P1000856Spanien? Schnell werde ich aufgeklärt, was ich die letzten Tage schon selbst sehen konnte: Katalonien ist nicht Spanien! In jedem Dorf und in jeder Stadt sieht man die Fahnen, die für die Unabhängigkeit Kataloniens stehen. Neben spanisch wird hier katalonisch gesprochen. Das Gebiet möchte sich von Spanien abspalten und einen eigenen Staat gründen. Die Steigungen der letzten Tage sind spürbar. Ab jetzt wird es flacher, abgesehen von einem kleinen Stück vor Barcelona. In dem kleinen Ort Sant Pere Pescador, direkt an der Küste, wird für drei Tage das Zelt aufgebaut. Zudem sind die Windprognosen für die nächsten zwei Tage sehr gut.

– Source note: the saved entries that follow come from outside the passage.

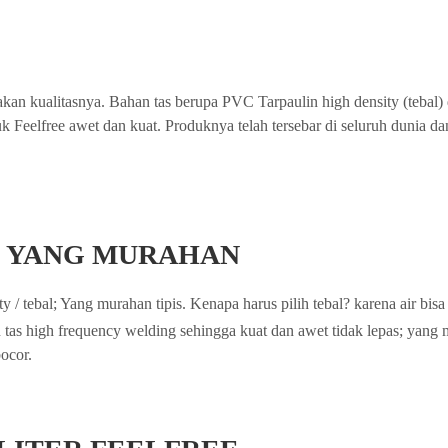
al akan kualitasnya. Bahan tas berupa PVC Tarpaulin high density (te
eelfree awet dan kuat. Produknya telah tersebar di seluruh dunia dan 
 YANG MURAHAN
 / tebal; Yang murahan tipis. Kenapa harus pilih tebal? karena air bis
tas high frequency welding sehingga kuat dan awet tidak lepas; ya
bocor.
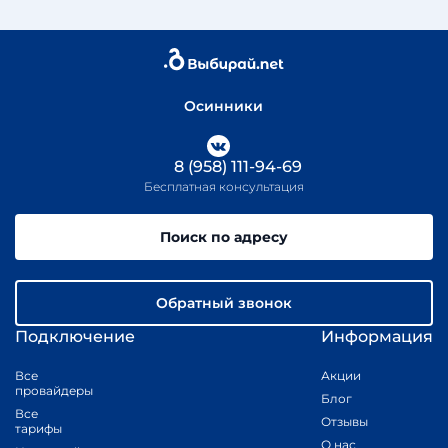
Осинники
8 (958) 111-94-69
Бесплатная консультация
Поиск по адресу
Обратный звонок
Подключение
Информация
Все
Акции
провайдеры
Блог
Все
Отзывы
тарифы
О нас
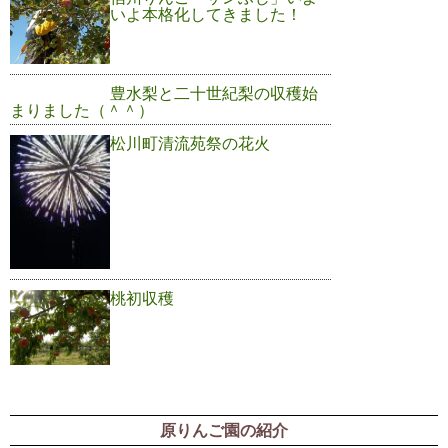
いよ本格化してきました！
豊水梨と二十世紀梨の収穫始
まりました（＾＾）
松川町清流苑祭の花火
桃初収穫
原りんご園の紹介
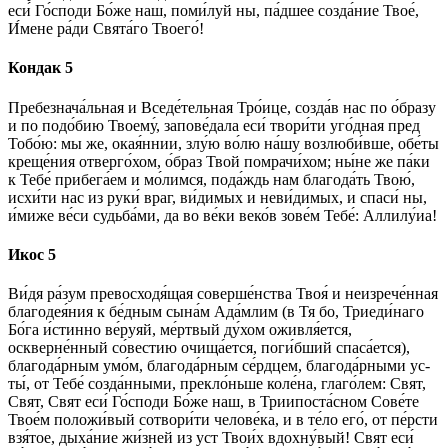
еси́ Го́с­по­ди Бо́­же наш, по­ми́­луй ны, па́дшее со­зда́­ние Твое́,
И́мене ра́­ди Свя­та́­го Тво­его́!
Кондак 5
Пребезнача́льная и Вседе́тельная Тро́­ице, созда́в нас по о́б­ра­зу
и по подо́бию Тво­ему́, запове́дала еси́ твори́ти уго́дная пред
То­бо́ю: мы же, окая́ннии, злу́ю во́лю на́­шу возлюби́вше, обе́­ты
креще́ния отверго́хом, о́б­раз Твой помрачи́хом; ны́­не же па́­ки
к Те­бе́ при­бе­га́­ем и мо́­лим­ся, по­да́ждь нам бла­го­да́ть Твою́,
исхи́ти нас из ру­ки́ враг, ви́­ди­мых и не­ви́­ди­мых, и спа­си́ ны,
и́ми­же ве́­си судьба́ми, да во ве́­ки ве­ко́в зо­ве́м Те­бе́: Алли­лу́иа!
Икос 5
Ви́­дя ра́­зум превосходя́щая соверше́нства Твоя́ и не­из­ре­че́н­ная
благодея́ния к бе́дным сына́м Ада́млим (в Тя бо, Триеди́наго
Бо́­га и́стинно ве́руяй, ме́ртвый ду́­хом оживля́ется,
оскверне́нный со́вестию очища́ется, поги́бший спаса́ется),
благода́рным умо́м, благода́рным се́рд­цем, бла­го­да́р­ны­ми ус­
ты́, от Те­бе́ созда́нными, прекло́ньше коле́на, гла­го́­лем: Свят,
Свят, Свят еси́ Го́с­по­ди Бо́­же наш, в Триипоста́сном Сове́те
Тво­е́м по­ло­жи́­вый сотвори́ти че­ло­ве́­ка, и в те́­ло его́, от пе́рсти
взя́тое, дыха́ние жи́зней из уст Тво­и́х вдохну́вый! Свят еси́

P1000891Über das Internetportal Warmshowers (www.warmshowers.org) finde ich eine Übernachtungsmöglichkeit im Stadtteil Poblenou, eine alternative Gegend in Barcelona. Ich bin zum richtigen Zeitpunkt eingetroffen, denn am Wochenende finden in Barcelona das jährliche Stadtfest (La Mercé) und der Karneval statt. Zudem sind im Stadtteil Poblenou auch noch Straßenfeste, bei denen die Menschen die Nacht zum Tag werden lassen. Durch enge Gassen lassen Bands die Akkorde fliegen, auf großen Plätzen wird das Tanzbein geschwungen und der abendliche Festzug mit Musikgruppen und Teufeln mit Feuerwerkskörper heizen den Massen ein. Bei nächtlichen Temperaturen von über 20°C ist das auch auszuhalten. Neben den Feierlichkeiten wird das Rad „auf Vordermann gebracht“. Wer weiß wie lange die Reise noch dauert? In Poblenou kann im Radladen zusammen mit dem Besitzer noch geschraubt werden. Die Stadt besticht durch eine interessante Architektur (u.a. Gaudi), den angrenzenden Strand, das warme Klima und das Leben auf der Straße. Ich verlasse Barcelona (Poblenou) mit einem weinenden und einem lachenden Auge. Das Leben hat sich hier wieder etwas normalisiert, da sich auf der Reise mit dem Fahrrad viel um das Organisieren von Essen, Schlafmöglichkeiten, Navigation und die körperliche Anstrengung dreht. Die Menschen, der Stadtteil Poblenou und Barcelona werden mich sicherlich wieder sehen.